Grants were awarded to the following universities:
- $1,495,454 to University of California, Berkeley, Calif. – will explore the relationship between household and village-scale pollution to understand the effectiveness of cookstove interventions.
- $1,500,000 to University of Colorado Boulder, Colo. will use small, inexpensive sensors to better monitor human exposure to residential burning pollution. They will also collect data through health assessments and outdoor air quality measurements in Ghana.
- $1,500,000 to Colorado State University, Fort Collins, Colo. – will use cookstove interventions in China, India, Kenya, and Honduras to explore the emissions, chemistry, and movement of indoor cookstove smoke, as well as conduct health assessments and model exposures to improve understanding of climatic impacts of stove interventions.

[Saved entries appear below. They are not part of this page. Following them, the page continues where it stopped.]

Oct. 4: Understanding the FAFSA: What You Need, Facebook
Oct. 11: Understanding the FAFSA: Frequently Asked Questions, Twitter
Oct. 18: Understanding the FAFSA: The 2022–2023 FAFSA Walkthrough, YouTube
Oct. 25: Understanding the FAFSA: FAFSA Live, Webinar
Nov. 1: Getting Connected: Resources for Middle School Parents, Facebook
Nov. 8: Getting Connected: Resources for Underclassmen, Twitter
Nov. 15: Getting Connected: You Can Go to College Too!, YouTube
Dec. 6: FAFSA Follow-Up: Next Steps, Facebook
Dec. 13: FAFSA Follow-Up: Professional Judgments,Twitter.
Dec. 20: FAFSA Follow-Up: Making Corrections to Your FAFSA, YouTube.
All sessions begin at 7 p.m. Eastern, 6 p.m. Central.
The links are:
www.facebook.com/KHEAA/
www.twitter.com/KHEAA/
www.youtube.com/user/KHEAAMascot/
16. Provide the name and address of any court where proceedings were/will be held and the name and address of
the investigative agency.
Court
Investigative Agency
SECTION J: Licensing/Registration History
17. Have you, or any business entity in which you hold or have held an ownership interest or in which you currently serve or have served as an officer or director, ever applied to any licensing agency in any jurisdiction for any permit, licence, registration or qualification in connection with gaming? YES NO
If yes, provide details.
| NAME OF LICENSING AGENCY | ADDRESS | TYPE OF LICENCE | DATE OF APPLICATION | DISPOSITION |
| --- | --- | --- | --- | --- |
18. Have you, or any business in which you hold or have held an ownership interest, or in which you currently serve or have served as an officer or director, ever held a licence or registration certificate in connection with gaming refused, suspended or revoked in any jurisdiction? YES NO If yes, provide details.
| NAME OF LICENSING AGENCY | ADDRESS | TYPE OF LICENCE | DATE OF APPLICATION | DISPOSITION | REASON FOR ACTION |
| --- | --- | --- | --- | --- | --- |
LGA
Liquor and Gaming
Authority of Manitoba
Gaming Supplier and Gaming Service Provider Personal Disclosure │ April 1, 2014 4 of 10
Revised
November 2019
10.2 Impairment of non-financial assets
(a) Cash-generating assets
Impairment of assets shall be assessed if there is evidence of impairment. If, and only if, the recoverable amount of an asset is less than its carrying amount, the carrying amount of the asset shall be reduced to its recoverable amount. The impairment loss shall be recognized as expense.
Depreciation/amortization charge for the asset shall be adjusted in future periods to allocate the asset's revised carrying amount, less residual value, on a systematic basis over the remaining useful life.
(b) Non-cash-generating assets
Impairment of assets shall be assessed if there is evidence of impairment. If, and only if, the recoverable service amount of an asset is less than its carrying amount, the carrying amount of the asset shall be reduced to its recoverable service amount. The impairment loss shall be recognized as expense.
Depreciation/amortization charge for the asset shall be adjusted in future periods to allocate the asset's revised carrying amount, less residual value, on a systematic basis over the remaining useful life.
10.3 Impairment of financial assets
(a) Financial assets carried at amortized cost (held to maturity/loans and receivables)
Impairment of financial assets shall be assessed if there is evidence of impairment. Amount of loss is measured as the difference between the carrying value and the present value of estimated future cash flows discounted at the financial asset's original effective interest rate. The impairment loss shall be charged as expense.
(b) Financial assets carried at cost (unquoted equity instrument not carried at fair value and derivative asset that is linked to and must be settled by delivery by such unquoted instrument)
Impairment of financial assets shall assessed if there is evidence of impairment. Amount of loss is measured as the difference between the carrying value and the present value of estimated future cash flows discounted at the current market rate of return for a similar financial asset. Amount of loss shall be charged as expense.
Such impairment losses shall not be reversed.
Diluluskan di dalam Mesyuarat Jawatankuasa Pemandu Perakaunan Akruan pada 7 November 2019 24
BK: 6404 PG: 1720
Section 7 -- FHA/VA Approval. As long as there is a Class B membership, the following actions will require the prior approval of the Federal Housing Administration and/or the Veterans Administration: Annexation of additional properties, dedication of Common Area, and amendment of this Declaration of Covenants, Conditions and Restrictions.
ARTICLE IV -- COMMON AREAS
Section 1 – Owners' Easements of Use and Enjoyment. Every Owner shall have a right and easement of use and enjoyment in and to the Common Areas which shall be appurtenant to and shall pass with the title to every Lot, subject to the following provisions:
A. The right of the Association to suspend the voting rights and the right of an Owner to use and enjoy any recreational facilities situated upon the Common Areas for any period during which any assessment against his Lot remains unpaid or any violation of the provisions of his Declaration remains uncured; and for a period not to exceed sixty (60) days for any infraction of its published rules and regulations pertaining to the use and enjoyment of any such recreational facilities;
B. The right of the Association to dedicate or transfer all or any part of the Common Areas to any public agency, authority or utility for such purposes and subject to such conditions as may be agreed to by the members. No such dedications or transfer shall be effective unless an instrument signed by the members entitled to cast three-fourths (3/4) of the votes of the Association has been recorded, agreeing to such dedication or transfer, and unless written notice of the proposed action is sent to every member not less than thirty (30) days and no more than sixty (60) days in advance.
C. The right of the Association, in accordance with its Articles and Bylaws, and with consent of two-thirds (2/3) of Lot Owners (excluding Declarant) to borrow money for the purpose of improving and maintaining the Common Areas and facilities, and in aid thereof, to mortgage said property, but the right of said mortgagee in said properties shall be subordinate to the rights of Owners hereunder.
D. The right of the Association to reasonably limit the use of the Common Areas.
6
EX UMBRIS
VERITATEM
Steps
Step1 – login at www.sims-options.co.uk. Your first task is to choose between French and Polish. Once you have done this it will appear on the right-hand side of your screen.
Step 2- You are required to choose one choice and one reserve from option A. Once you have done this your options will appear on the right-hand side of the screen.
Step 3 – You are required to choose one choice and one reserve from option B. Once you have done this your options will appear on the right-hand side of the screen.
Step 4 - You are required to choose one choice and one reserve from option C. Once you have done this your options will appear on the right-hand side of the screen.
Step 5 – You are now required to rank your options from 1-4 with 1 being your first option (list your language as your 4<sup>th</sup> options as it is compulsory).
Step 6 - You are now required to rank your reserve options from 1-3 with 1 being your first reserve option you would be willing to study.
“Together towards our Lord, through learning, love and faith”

- $1,499,998 to University of Illinois at Urbana-Champaign, Ill. – will investigate how local resources affect community acceptance of heating stove interventions, and how measurements will help understand air quality and climatic benefits of cookstove interventions in Alaska, Nepal, Mongolia, and China.
- $1,489,388 to University of Minnesota, Minneapolis, Minn. – will measure changes in air quality and health outcomes from cleaner cooking and heating technologies and will conduct modeling to assess regional weather, air quality impacts, human exposure and health impacts of a rural cookstove intervention in China.
- $1,499,985 to Yale University, New Haven, Conn. – will use socioeconomic analyses, emissions and pollution measurements, and global climate modeling to investigate the impacts of cookstove interventions in India.
The announcement was made by Administrator Gina McCarthy at the Global Alliance for Clean Cookstoves reception, an initiative led by the United Nations Foundation. As a founding member of the Alliance, EPA plays an important role in the organization’s activities.
EPA is a leader in cleaner cookstove research, helping to support the development of international cookstove standards, conducting research on emissions and performance of cleaner cookstoves and improving our knowledge of the health effects from exposure to cookstove emissions.
The Alliance is a public-private partnership that seeks to save lives, improve livelihoods, empower women, and protect the environment by creating a thriving global market for clean and efficient household cooking solutions. Its goal: 100 million homes adopting clean cooking solutions by 2020.